AIM: Tally how many lines in the rows below contain the string "here", treating uppercase and lowercase as different. Reply with the number alone.

++++++

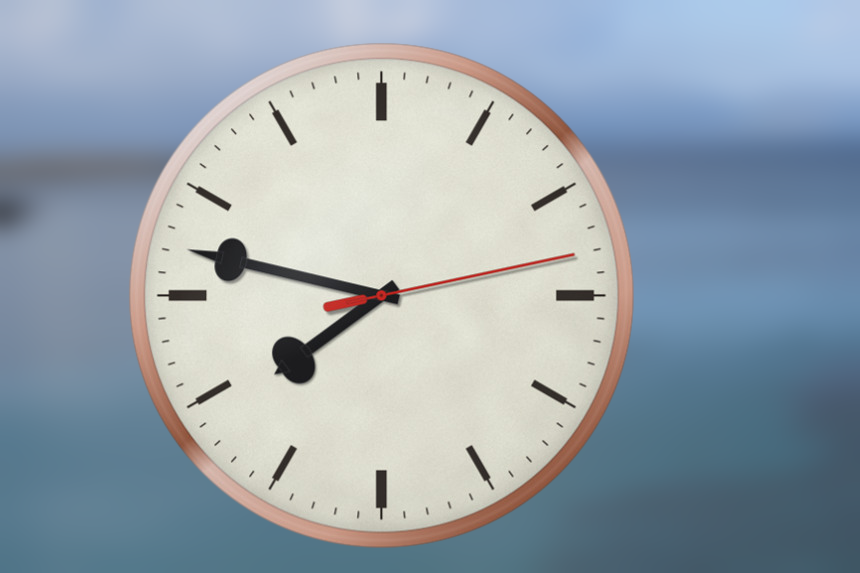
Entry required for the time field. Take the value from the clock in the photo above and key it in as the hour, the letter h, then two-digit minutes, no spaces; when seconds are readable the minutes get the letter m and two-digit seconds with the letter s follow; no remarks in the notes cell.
7h47m13s
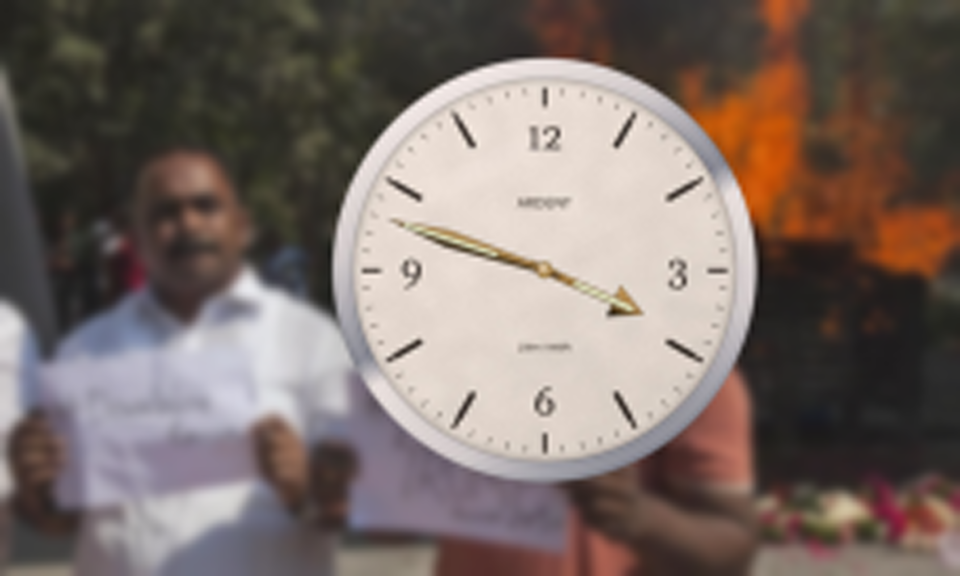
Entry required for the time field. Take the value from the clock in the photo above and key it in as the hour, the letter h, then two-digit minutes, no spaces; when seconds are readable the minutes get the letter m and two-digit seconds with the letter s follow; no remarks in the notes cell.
3h48
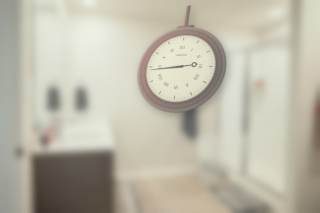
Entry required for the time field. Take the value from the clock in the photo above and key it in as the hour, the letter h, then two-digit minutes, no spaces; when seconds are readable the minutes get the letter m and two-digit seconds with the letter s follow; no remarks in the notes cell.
2h44
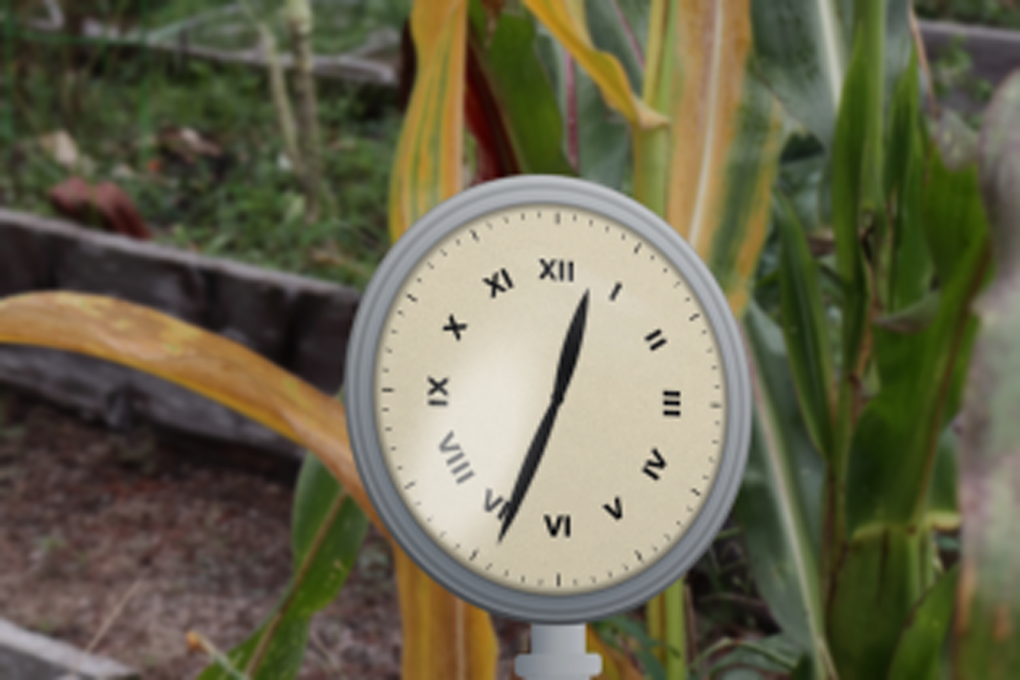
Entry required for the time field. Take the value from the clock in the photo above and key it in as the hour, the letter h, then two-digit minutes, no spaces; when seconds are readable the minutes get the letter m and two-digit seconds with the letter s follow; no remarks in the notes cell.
12h34
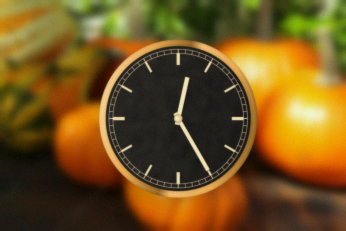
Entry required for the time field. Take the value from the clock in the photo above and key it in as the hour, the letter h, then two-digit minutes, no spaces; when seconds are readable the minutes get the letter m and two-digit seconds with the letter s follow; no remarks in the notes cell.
12h25
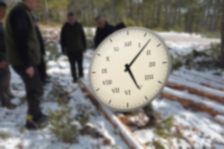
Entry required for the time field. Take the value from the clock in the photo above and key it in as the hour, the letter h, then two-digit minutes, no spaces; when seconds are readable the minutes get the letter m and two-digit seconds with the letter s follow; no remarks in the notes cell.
5h07
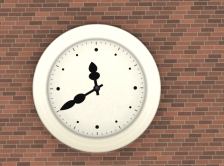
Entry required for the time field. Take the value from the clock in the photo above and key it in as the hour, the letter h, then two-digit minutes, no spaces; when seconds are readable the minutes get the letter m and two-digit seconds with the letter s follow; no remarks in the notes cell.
11h40
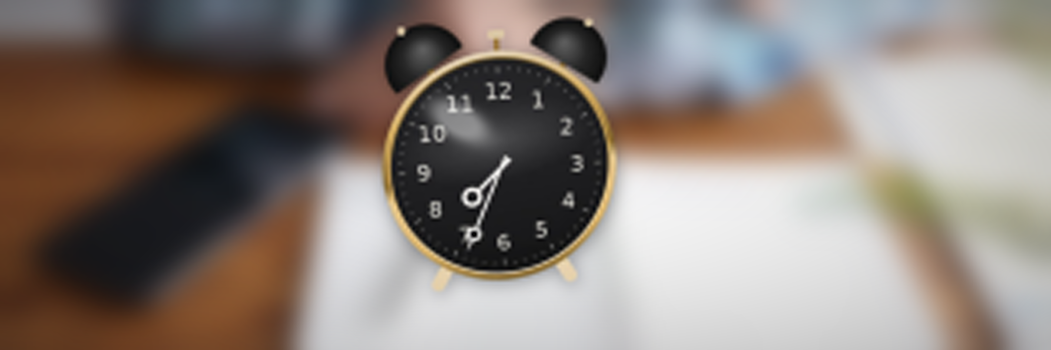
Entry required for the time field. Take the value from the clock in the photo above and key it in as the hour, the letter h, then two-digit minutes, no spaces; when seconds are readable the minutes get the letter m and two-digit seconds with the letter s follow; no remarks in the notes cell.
7h34
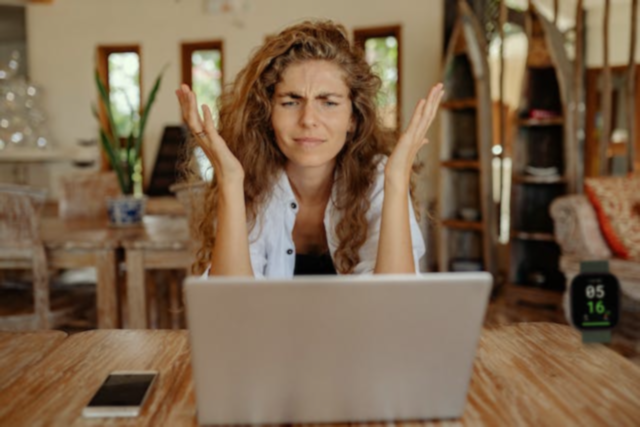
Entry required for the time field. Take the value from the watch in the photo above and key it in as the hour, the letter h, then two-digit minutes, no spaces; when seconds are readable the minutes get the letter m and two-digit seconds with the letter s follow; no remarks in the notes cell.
5h16
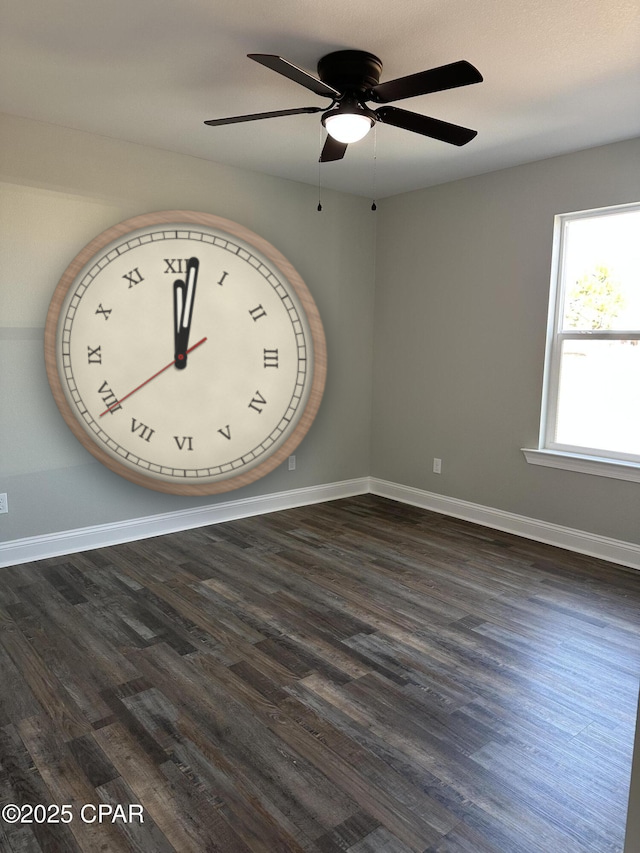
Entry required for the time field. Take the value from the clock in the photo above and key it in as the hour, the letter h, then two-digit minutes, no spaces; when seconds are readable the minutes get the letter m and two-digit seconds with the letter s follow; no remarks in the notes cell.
12h01m39s
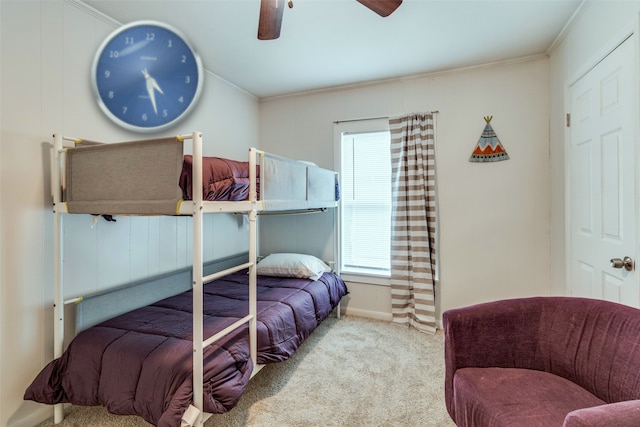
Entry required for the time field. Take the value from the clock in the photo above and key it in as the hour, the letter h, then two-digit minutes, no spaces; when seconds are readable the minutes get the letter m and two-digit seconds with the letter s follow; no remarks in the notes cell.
4h27
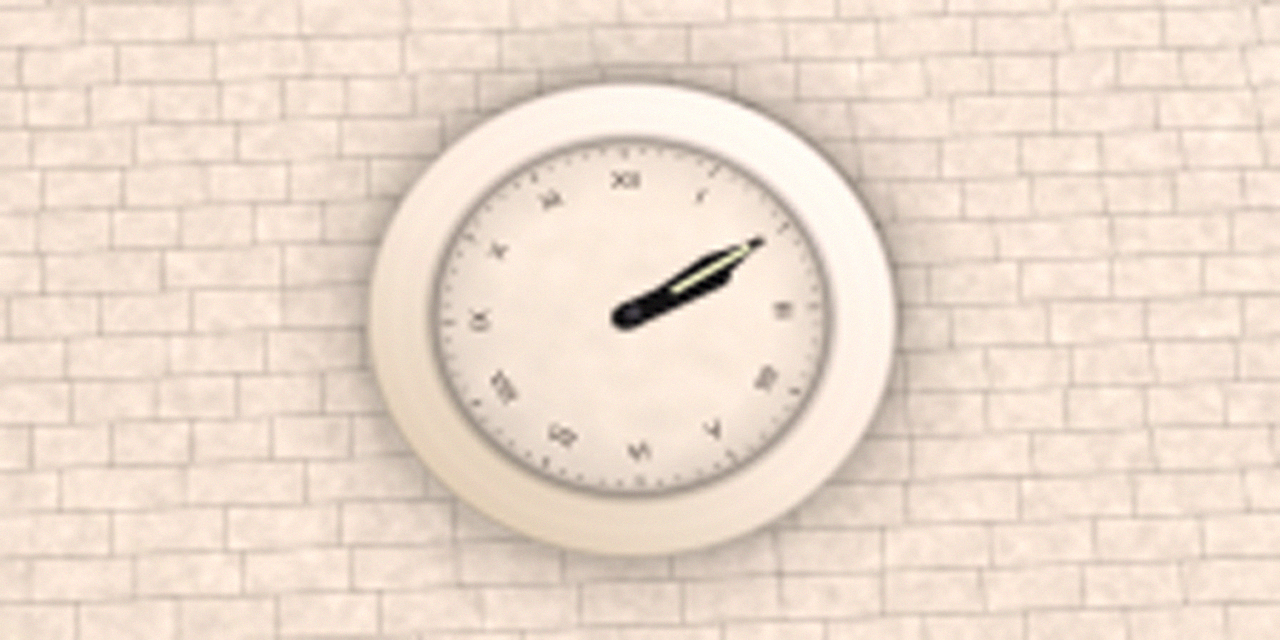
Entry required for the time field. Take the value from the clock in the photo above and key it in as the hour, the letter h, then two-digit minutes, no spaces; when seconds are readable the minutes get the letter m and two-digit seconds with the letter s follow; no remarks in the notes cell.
2h10
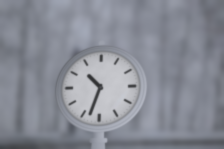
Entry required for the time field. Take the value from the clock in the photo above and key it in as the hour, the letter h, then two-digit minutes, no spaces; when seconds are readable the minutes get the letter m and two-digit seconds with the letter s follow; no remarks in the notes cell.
10h33
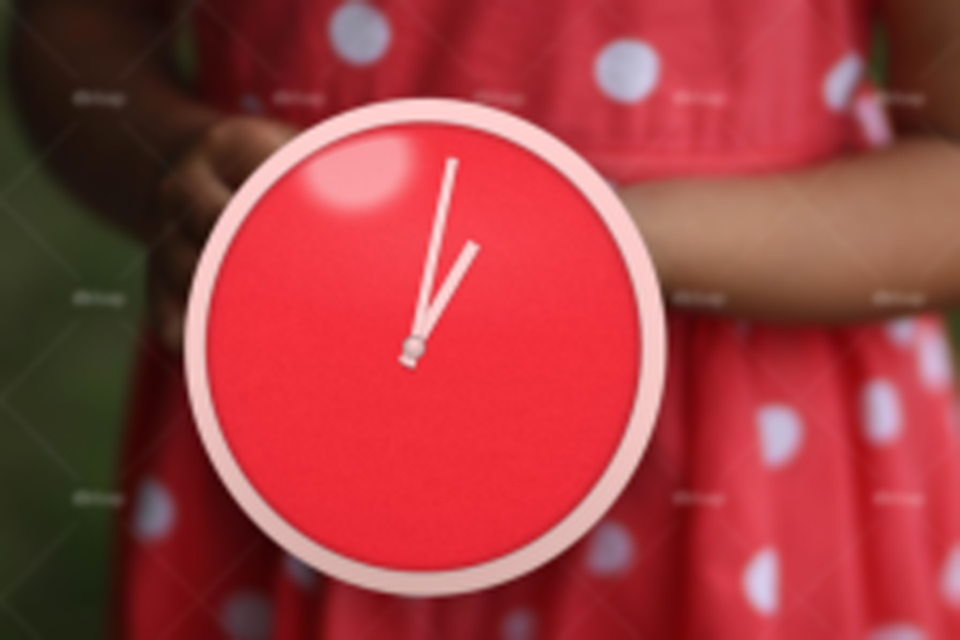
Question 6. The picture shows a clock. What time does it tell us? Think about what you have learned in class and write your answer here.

++++++

EXERCISE OUTPUT: 1